▸ **Stated goal**:
Rewrite the listing below, replacing every instance of "Sources detected" with "Detected sources" and leaving everything else unchanged.

▸ **Excerpted data**:
---

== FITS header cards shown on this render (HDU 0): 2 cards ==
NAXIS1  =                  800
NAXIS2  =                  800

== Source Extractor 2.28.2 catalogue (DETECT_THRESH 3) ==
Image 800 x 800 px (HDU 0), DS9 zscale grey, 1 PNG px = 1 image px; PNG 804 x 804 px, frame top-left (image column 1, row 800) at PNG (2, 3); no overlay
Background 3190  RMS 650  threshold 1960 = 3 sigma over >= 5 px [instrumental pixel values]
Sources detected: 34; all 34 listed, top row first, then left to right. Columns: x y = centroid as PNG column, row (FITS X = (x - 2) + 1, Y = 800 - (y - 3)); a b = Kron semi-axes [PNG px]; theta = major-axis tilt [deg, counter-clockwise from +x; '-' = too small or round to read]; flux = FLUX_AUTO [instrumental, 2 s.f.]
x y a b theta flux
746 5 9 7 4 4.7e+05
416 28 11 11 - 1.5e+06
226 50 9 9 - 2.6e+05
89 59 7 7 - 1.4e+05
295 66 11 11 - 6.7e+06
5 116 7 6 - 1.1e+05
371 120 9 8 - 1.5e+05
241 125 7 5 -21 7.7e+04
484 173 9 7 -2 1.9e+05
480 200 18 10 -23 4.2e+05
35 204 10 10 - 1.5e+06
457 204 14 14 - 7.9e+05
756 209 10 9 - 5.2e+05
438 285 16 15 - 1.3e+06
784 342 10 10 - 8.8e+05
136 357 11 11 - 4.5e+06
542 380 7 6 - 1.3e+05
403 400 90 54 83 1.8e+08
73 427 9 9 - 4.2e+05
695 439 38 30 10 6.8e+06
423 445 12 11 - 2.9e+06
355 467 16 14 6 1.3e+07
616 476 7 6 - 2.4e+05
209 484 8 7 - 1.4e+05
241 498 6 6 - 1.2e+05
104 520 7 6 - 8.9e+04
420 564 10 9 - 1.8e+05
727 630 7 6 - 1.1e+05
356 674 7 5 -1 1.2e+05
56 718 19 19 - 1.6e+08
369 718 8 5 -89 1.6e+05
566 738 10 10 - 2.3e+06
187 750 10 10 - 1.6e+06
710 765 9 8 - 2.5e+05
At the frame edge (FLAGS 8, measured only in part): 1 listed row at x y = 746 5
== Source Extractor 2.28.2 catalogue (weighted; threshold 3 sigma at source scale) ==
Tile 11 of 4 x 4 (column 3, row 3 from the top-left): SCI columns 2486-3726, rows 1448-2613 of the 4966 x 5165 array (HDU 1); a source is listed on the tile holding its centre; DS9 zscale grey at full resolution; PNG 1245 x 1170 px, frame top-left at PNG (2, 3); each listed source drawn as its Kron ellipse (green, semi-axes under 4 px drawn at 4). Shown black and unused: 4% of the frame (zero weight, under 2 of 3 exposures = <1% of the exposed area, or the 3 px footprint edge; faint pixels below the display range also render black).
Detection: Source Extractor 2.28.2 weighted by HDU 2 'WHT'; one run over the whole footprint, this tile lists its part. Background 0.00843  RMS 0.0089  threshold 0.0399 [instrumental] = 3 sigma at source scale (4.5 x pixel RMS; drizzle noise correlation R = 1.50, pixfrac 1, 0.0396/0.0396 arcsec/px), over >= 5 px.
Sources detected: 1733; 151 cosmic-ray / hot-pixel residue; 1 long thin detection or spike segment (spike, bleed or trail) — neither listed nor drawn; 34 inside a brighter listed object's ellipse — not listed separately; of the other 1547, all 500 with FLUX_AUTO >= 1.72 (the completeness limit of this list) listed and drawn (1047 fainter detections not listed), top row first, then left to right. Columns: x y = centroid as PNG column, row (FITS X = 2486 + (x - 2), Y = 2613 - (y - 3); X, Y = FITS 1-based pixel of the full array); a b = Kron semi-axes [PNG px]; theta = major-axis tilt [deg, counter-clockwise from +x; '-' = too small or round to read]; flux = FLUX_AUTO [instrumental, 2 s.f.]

---

▸ **Response**:
== FITS header cards shown on this render (HDU 0): 2 cards ==
NAXIS1  =                  800
NAXIS2  =                  800

== Source Extractor 2.28.2 catalogue (DETECT_THRESH 3) ==
Image 800 x 800 px (HDU 0), DS9 zscale grey, 1 PNG px = 1 image px; PNG 804 x 804 px, frame top-left (image column 1, row 800) at PNG (2, 3); no overlay
Background 3190  RMS 650  threshold 1960 = 3 sigma over >= 5 px [instrumental pixel values]
Detected sources: 34; all 34 listed, top row first, then left to right. Columns: x y = centroid as PNG column, row (FITS X = (x - 2) + 1, Y = 800 - (y - 3)); a b = Kron semi-axes [PNG px]; theta = major-axis tilt [deg, counter-clockwise from +x; '-' = too small or round to read]; flux = FLUX_AUTO [instrumental, 2 s.f.]
x y a b theta flux
746 5 9 7 4 4.7e+05
416 28 11 11 - 1.5e+06
226 50 9 9 - 2.6e+05
89 59 7 7 - 1.4e+05
295 66 11 11 - 6.7e+06
5 116 7 6 - 1.1e+05
371 120 9 8 - 1.5e+05
241 125 7 5 -21 7.7e+04
484 173 9 7 -2 1.9e+05
480 200 18 10 -23 4.2e+05
35 204 10 10 - 1.5e+06
457 204 14 14 - 7.9e+05
756 209 10 9 - 5.2e+05
438 285 16 15 - 1.3e+06
784 342 10 10 - 8.8e+05
136 357 11 11 - 4.5e+06
542 380 7 6 - 1.3e+05
403 400 90 54 83 1.8e+08
73 427 9 9 - 4.2e+05
695 439 38 30 10 6.8e+06
423 445 12 11 - 2.9e+06
355 467 16 14 6 1.3e+07
616 476 7 6 - 2.4e+05
209 484 8 7 - 1.4e+05
241 498 6 6 - 1.2e+05
104 520 7 6 - 8.9e+04
420 564 10 9 - 1.8e+05
727 630 7 6 - 1.1e+05
356 674 7 5 -1 1.2e+05
56 718 19 19 - 1.6e+08
369 718 8 5 -89 1.6e+05
566 738 10 10 - 2.3e+06
187 750 10 10 - 1.6e+06
710 765 9 8 - 2.5e+05
At the frame edge (FLAGS 8, measured only in part): 1 listed row at x y = 746 5
== Source Extractor 2.28.2 catalogue (weighted; threshold 3 sigma at source scale) ==
Tile 11 of 4 x 4 (column 3, row 3 from the top-left): SCI columns 2486-3726, rows 1448-2613 of the 4966 x 5165 array (HDU 1); a source is listed on the tile holding its centre; DS9 zscale grey at full resolution; PNG 1245 x 1170 px, frame top-left at PNG (2, 3); each listed source drawn as its Kron ellipse (green, semi-axes under 4 px drawn at 4). Shown black and unused: 4% of the frame (zero weight, under 2 of 3 exposures = <1% of the exposed area, or the 3 px footprint edge; faint pixels below the display range also render black).
Detection: Source Extractor 2.28.2 weighted by HDU 2 'WHT'; one run over the whole footprint, this tile lists its part. Background 0.00843  RMS 0.0089  threshold 0.0399 [instrumental] = 3 sigma at source scale (4.5 x pixel RMS; drizzle noise correlation R = 1.50, pixfrac 1, 0.0396/0.0396 arcsec/px), over >= 5 px.
Detected sources: 1733; 151 cosmic-ray / hot-pixel residue; 1 long thin detection or spike segment (spike, bleed or trail) — neither listed nor drawn; 34 inside a brighter listed object's ellipse — not listed separately; of the other 1547, all 500 with FLUX_AUTO >= 1.72 (the completeness limit of this list) listed and drawn (1047 fainter detections not listed), top row first, then left to right. Columns: x y = centroid as PNG column, row (FITS X = 2486 + (x - 2), Y = 2613 - (y - 3); X, Y = FITS 1-based pixel of the full array); a b = Kron semi-axes [PNG px]; theta = major-axis tilt [deg, counter-clockwise from +x; '-' = too small or round to read]; flux = FLUX_AUTO [instrumental, 2 s.f.]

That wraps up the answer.